I got out of bed and found the angriest-looking red pen in the house. Why have you forgotten? How could you?
I tore the letter up and I threw it out the window like pieces of confetti. I watched my letter snow the dirty street and eventually fly away.
I remembered the last time I saw my aunt a couple of years after her diagnosis. She was beginning to forget her husband and had long lost the ability to place who I was.
That night I found my husband at the kitchen table. Spread around him were the letters I'd poorly hidden with the photograph of my aunt.
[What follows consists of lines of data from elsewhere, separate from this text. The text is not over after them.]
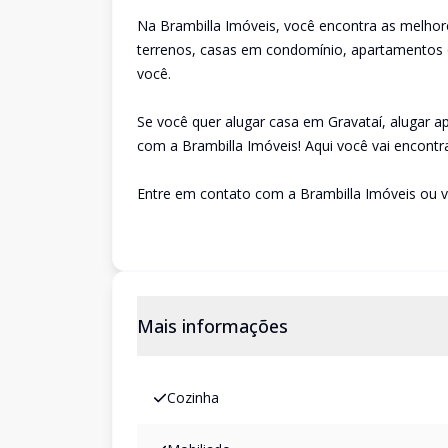
Na Brambilla Imóveis, você encontra as melhor
terrenos, casas em condomínio, apartamentos o
você.
Se você quer alugar casa em Gravataí, alugar 
com a Brambilla Imóveis! Aqui você vai encontra
Entre em contato com a Brambilla Imóveis ou v
Mais informações
Cozinha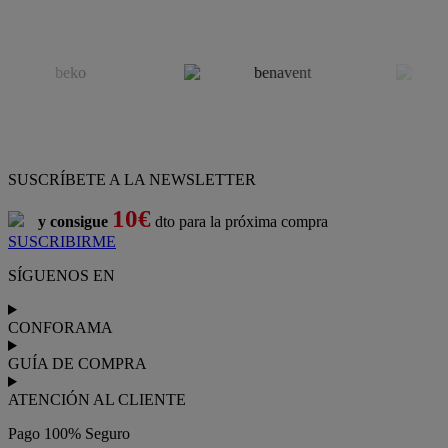
SUSCRÍBETE A LA NEWSLETTER
10€
y consigue
dto para la próxima compra
SUSCRIBIRME
SÍGUENOS EN
CONFORAMA
GUÍA DE COMPRA
ATENCIÓN AL CLIENTE
Pago 100% Seguro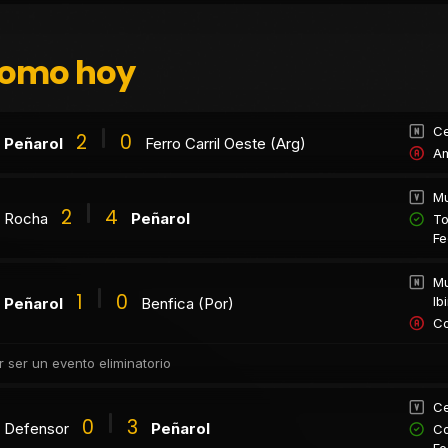
como hoy
Ce
2
0
Peñarol
Ferro Carril Oeste (Arg)
Am
Mu
2
4
Rocha
Peñarol
To
Fe
Mu
1
0
Ib
Peñarol
Benfica (Por)
Co
r ser un evento eliminatorio
Ce
0
3
Defensor
Peñarol
Co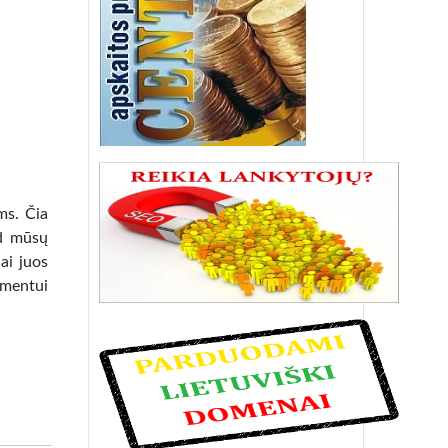
ms. Čia
ad mūsų
ai juos
imentui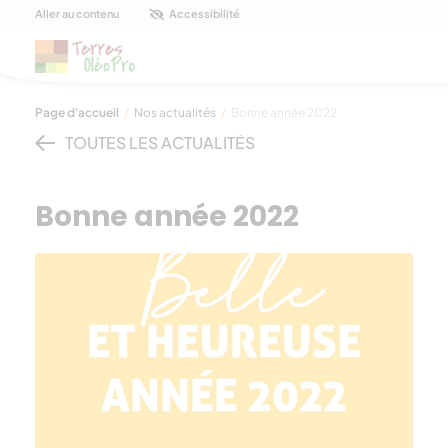
Panneau de gestion des cookies
Aller au contenu
Accessibilité
Page d'accueil
/
Nos actualités
/
Bonne année 2022
TOUTES LES ACTUALITÉS
Bonne année 2022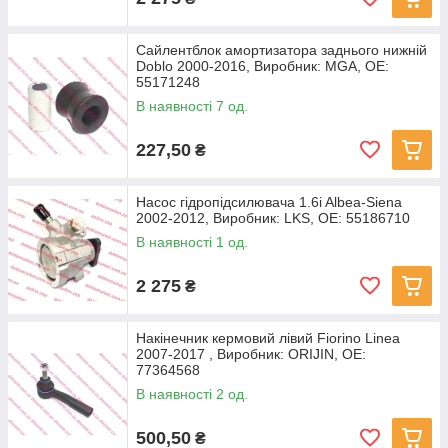
Сайлентблок амортизатора заднього нижній
Doblo 2000-2016, Виробник: MGA, OE:
55171248
В наявності 7 од.
227,50
₴
Насос гідропідсилювача 1.6i Albea-Siena
2002-2012, Виробник: LKS, OE: 55186710
В наявності 1 од.
2 275
₴
Накінечник кермовий лівий Fiorino Linea
2007-2017 , Виробник: ORIJIN, OE:
77364568
В наявності 2 од.
500,50
₴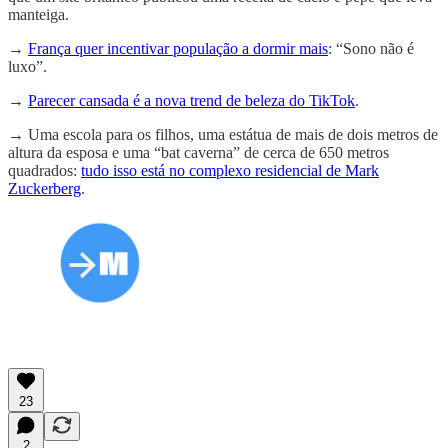
manteiga.
→
França quer incentivar população a dormir mais
: “Sono não é
luxo”.
→
Parecer cansada é a nova trend de beleza do TikTok
.
→
Uma escola para os filhos, uma estátua de mais de dois metros de
altura da esposa e uma “bat caverna” de cerca de 650 metros
quadrados:
tudo isso está no complexo residencial de Mark
Zuckerberg
.
23
2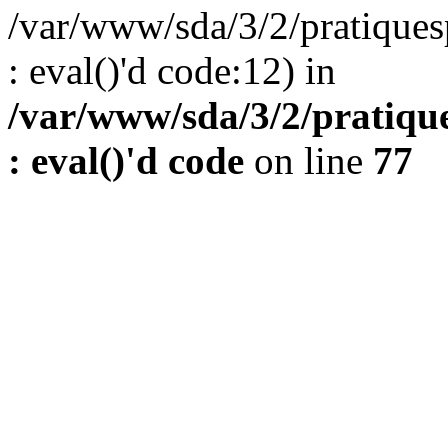
/var/www/sda/3/2/pratiques
: eval()'d code:12) in
/var/www/sda/3/2/pratique
: eval()'d code
on line
77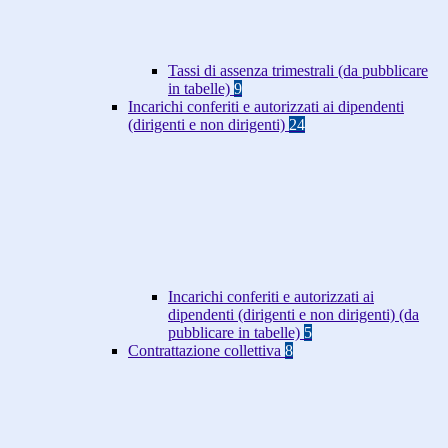
Tassi di assenza trimestrali (da pubblicare
in tabelle)
9
Incarichi conferiti e autorizzati ai dipendenti
(dirigenti e non dirigenti)
24
Incarichi conferiti e autorizzati ai
dipendenti (dirigenti e non dirigenti) (da
pubblicare in tabelle)
5
Contrattazione collettiva
8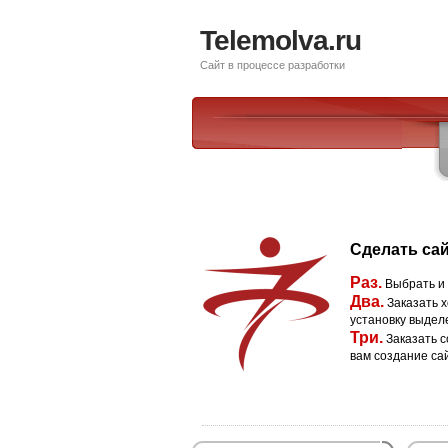
Telemolva.ru
Сайт в процессе разработки
Сделать сай
Раз.
Выбрать и
Два.
Заказать х
установку выдел
Три.
Заказать с
вам создание са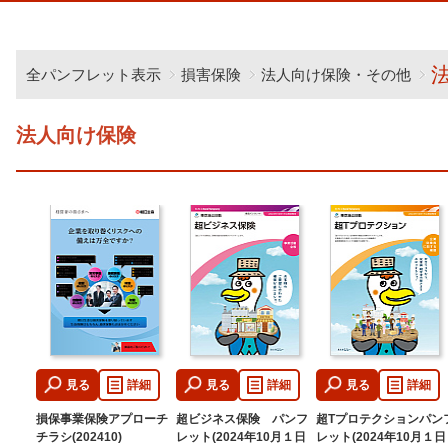
全パンフレット表示
損害保険
法人向け保険・その他
法人向け保険
見る
詳細
見る
詳細
見る
詳細
損保事業保険アプローチ
超ビジネス保険 パンフ
超Tプロテクションパン
チラシ(202410)
レット(2024年10月１日
レット(2024年10月１日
'What are these? Why are all these letters in your handwriting?' He said, and I sat down to explain.
Somewhere, in a place I cannot touch, a woman is relearning her life. She teaches herself, again, how to use a clock, how to use an oven, what bus to get to the shops. Eventually she will have to relearn her husband's chapped palms. Her own body. Her own life.
I can't stop that woman because she is me. A future me. I see glimpses of her in my own forgetfulness. She chases me in the reflections on shop windows, or closing train doors. It is painful to consider forgetting a twisted birth-right of women in my family tree, but that does not lessen it.
I sit down at my desk and I write another letter.